Scottish brewer WooHa hits £600,000 crowdfunding target: Scottish brewer WooHa has hit its £600,000 target on crowdfunding platform Crowdcube to support its next stage of expansion. The company is offering 10.71% equity in return for the investment, giving the company a pre-money valuation of £5m. So far, 188 investors have pledged £611,500 with five days of the campaign remaining. WooHa Brewing Company was founded in 2015 and moved to a larger, 6.2-acre site in the Highlands in 2017 to “accommodate rapid expansion”. The company raised more than £180,000 on Crowdcube in 2018 to upgrade its packaging equipment and boost sales efforts in the US. The pitch states: “With an established portfolio of export partners, funding is required to continue to build our sales team, support and grow our international customer base and fund promotional activity. The funds will also go towards the production of our new 500ml can for the China market. WooHa is ready to grow in a big way.”
Indian dining car concept opens third London site: Indian dining car concept Patri has opened its third London site. Patri, which operates restaurants in Hammersmith and Northfields, has launched a venue in Bond Street, Ealing, offering its mix of home-style Indian meat and vegetable dishes served in a mock train carriage. The menu takes inspiration from New Delhi, with the room’s layout designed to recreate the “hustle and bustle of an Indian train journey”. Tables resemble those from a dining carriage, while the venue also features platform-style benches. Dishes on the menu include pantry chicken curry and mutton stew.
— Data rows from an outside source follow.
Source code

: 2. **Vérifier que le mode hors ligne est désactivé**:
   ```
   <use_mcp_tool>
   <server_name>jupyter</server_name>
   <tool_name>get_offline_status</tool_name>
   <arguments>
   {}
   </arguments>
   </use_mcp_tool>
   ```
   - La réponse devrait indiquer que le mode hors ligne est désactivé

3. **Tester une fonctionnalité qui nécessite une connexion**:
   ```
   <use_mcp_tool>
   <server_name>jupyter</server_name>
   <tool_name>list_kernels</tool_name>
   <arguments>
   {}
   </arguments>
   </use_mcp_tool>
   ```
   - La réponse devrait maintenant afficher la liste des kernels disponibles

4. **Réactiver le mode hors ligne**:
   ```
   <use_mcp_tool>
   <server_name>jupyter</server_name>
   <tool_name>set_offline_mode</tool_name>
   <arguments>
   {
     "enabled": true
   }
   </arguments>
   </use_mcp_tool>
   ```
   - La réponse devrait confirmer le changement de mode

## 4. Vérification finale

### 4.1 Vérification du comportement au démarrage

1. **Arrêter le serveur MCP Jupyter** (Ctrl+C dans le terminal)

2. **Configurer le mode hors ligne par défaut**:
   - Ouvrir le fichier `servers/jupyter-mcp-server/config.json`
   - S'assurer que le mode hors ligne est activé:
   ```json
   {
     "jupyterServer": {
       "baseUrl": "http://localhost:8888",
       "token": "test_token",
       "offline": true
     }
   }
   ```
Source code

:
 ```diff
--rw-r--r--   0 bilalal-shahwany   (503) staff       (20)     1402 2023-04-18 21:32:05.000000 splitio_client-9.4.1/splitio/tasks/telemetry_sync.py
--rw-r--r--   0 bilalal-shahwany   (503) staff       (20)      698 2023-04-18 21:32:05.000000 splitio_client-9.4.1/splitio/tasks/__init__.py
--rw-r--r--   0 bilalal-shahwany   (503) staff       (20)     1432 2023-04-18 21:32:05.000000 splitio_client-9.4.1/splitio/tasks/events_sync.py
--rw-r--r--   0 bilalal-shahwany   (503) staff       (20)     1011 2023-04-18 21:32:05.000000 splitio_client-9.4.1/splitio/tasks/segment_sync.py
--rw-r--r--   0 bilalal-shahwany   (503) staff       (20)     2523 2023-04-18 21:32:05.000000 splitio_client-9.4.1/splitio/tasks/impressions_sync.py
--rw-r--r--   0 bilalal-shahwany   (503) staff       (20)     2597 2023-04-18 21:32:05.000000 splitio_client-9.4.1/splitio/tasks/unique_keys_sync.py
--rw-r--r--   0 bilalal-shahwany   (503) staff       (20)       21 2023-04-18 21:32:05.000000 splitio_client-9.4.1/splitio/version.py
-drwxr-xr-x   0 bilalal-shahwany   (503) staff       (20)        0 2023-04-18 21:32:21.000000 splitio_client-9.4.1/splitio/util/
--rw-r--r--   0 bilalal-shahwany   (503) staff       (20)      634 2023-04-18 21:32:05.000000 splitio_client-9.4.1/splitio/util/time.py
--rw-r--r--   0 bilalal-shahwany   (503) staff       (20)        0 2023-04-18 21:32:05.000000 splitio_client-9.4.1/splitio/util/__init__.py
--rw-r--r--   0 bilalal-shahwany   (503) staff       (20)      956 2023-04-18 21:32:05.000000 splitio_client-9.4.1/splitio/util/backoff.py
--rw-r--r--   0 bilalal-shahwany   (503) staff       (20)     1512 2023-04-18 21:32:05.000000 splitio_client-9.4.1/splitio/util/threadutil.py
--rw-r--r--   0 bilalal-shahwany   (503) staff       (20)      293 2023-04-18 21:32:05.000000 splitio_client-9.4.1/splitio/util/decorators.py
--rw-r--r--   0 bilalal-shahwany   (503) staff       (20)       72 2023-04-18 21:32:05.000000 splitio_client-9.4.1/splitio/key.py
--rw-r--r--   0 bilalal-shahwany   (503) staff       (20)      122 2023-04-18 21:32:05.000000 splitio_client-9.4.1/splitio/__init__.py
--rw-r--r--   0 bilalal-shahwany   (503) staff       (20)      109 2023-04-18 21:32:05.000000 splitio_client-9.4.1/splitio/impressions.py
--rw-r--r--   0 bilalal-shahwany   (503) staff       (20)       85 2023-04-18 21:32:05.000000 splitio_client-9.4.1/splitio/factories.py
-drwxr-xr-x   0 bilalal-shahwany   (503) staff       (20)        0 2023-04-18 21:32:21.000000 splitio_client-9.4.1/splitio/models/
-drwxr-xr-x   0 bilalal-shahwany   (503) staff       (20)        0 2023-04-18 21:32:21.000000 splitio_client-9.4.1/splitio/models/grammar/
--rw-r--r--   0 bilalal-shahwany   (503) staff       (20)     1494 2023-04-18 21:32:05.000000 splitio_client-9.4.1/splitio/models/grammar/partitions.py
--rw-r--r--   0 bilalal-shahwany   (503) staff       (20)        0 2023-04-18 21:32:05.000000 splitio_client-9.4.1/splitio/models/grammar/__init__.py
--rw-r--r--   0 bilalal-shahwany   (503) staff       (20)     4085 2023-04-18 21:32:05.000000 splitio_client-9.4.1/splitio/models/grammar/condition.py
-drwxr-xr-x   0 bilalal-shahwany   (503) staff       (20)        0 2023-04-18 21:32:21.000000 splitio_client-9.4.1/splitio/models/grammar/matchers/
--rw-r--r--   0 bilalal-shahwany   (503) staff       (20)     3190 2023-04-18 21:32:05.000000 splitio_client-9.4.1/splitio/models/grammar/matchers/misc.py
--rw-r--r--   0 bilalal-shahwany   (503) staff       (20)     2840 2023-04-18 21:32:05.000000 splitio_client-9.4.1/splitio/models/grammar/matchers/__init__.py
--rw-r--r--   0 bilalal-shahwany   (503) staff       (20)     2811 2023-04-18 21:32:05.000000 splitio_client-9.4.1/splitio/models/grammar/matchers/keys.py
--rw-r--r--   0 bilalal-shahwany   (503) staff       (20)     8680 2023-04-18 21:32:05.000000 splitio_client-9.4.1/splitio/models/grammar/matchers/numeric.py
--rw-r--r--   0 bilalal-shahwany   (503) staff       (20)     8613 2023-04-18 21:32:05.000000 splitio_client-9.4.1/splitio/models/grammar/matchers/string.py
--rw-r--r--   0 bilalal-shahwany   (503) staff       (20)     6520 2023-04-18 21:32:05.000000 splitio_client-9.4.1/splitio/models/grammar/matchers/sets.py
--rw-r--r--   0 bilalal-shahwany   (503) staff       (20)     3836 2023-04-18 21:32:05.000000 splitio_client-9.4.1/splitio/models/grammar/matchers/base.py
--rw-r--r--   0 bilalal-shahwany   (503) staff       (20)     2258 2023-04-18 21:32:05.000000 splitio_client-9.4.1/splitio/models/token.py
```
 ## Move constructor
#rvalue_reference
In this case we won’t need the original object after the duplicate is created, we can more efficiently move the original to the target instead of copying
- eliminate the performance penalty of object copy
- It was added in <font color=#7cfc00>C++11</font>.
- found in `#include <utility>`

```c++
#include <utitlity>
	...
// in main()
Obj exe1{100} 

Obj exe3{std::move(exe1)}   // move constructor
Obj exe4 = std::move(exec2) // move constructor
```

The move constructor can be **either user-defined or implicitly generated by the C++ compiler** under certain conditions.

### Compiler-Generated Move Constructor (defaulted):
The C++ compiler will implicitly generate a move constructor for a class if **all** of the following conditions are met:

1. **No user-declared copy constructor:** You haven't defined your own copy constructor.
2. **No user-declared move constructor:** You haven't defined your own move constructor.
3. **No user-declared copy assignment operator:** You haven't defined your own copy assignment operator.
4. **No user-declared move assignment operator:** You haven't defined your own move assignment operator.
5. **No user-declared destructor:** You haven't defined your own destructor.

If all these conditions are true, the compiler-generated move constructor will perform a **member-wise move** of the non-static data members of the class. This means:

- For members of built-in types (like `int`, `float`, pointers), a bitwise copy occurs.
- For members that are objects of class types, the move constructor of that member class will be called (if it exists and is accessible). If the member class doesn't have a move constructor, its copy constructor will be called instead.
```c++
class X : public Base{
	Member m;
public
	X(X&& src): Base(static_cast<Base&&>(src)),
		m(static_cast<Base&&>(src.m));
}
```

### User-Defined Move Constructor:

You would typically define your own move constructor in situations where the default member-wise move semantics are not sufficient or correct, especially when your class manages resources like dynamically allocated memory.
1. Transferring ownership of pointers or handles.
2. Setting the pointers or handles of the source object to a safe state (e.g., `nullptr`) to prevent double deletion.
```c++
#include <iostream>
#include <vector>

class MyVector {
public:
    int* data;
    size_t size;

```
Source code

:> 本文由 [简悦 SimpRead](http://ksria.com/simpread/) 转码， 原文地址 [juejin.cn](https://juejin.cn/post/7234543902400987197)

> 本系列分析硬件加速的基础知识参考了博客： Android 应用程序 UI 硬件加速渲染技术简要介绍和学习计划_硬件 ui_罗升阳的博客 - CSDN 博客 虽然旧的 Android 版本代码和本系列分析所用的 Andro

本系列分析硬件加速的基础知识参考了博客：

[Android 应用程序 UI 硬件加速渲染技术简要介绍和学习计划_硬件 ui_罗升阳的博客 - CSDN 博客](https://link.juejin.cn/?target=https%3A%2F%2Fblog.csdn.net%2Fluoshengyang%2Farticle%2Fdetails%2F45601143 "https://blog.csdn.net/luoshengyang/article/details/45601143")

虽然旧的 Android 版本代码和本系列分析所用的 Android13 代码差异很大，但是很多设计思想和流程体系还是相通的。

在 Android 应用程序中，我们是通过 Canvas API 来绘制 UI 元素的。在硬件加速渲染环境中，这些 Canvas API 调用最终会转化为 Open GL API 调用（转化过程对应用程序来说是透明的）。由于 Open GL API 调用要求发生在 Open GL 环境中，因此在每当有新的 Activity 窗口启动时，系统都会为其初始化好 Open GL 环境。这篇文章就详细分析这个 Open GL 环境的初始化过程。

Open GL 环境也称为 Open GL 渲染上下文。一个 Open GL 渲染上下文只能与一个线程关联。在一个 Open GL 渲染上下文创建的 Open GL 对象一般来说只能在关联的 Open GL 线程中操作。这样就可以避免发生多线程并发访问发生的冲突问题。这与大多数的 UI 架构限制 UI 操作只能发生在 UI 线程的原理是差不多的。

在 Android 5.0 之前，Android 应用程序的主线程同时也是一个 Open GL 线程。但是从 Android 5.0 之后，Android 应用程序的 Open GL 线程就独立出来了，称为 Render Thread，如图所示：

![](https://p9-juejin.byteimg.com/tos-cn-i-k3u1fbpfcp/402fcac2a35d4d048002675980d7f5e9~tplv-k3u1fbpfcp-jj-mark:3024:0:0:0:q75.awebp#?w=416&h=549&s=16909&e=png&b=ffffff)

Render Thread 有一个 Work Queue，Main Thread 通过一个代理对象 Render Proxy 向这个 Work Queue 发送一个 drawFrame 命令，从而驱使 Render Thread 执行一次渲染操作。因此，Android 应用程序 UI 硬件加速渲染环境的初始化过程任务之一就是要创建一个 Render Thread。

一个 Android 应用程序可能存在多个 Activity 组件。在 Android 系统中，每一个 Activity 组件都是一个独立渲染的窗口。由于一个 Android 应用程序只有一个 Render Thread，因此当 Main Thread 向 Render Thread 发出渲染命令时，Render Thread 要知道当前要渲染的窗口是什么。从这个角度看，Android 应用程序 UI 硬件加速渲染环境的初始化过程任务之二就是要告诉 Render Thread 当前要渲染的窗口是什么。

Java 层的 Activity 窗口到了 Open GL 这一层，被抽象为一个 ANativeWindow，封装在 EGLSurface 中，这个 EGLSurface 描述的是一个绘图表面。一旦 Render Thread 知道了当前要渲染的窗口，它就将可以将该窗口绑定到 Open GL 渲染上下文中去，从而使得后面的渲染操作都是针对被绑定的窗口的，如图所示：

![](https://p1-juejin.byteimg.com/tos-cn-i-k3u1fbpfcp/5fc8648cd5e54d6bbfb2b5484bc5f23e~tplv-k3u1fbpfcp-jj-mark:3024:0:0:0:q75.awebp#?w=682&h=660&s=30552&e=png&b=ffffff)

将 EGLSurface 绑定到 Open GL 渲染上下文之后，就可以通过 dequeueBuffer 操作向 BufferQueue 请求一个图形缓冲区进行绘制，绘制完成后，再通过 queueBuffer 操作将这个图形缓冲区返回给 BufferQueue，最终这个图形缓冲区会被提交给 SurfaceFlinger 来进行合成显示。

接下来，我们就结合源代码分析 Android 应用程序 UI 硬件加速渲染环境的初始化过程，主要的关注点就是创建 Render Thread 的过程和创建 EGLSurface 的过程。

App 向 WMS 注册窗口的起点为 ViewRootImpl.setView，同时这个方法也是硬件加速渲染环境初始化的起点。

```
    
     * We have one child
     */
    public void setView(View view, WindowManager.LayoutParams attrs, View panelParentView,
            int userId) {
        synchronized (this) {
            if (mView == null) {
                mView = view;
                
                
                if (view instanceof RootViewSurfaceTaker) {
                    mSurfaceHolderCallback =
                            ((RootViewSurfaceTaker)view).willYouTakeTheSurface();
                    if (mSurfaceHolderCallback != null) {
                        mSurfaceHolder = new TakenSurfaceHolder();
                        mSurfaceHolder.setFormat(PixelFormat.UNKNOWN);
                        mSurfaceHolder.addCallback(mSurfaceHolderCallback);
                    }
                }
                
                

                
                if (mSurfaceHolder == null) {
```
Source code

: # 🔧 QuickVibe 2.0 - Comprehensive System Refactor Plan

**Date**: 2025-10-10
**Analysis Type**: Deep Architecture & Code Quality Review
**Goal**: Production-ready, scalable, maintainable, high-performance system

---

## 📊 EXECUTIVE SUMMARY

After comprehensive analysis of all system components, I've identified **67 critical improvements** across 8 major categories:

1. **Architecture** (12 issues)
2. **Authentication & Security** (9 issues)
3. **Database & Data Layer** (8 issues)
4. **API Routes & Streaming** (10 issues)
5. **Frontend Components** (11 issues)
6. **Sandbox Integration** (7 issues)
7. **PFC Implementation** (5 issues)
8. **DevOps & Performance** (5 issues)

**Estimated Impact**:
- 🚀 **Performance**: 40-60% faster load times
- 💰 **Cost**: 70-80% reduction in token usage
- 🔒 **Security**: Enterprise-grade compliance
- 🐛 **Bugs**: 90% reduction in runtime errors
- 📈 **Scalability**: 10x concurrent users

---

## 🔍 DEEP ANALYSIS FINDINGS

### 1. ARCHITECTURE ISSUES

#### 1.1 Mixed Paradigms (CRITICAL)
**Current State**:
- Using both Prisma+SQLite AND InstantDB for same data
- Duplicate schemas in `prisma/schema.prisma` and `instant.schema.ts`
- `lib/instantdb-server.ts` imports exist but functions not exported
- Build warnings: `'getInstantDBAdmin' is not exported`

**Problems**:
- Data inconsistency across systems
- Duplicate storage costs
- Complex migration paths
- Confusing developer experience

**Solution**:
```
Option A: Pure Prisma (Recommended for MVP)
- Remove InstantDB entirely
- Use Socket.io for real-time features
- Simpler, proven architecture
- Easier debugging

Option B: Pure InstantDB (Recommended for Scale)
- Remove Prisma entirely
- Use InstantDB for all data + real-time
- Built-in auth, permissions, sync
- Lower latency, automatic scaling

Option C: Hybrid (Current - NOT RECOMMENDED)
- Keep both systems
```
Luxury holiday park operator Haulfryn Group appoints chief executive: Luxury holiday park operator Haulfryn Group has appointed Echo Lu as chief executive. Lu replaces Bobby McGhee and will take the reins of the company, which operates resorts in North Wales, Cheshire, Devon, Cornwall and Wiltshire, on 1 February. Her experience includes chief operating officer at Tesco China, property director for Tesco UK & Ireland and managing director of Homebase and Holland & Barrett International. Haulfryn Group executive chairman Mike Tye told Insider Media: “I would like to thank Bobby for his long service and great dedication to the business. I would also like to extend a warm welcome to Echo and look forward to working together to build on the group’s successes.”
Nando’s opens third Reading restaurant: Nando’s has added to its presence in Reading by opening a third site in the Berkshire town. The company has launched the outlet at Reading Gateway retail park in Imperial Way. Nando’s joins operators including Whitbread-owned Premier Inn and Burger King on the former Worton Grange brewery site, reports Get Reading. Nando’s two other restaurants in the town are in Friar Street and The Oracle shopping centre.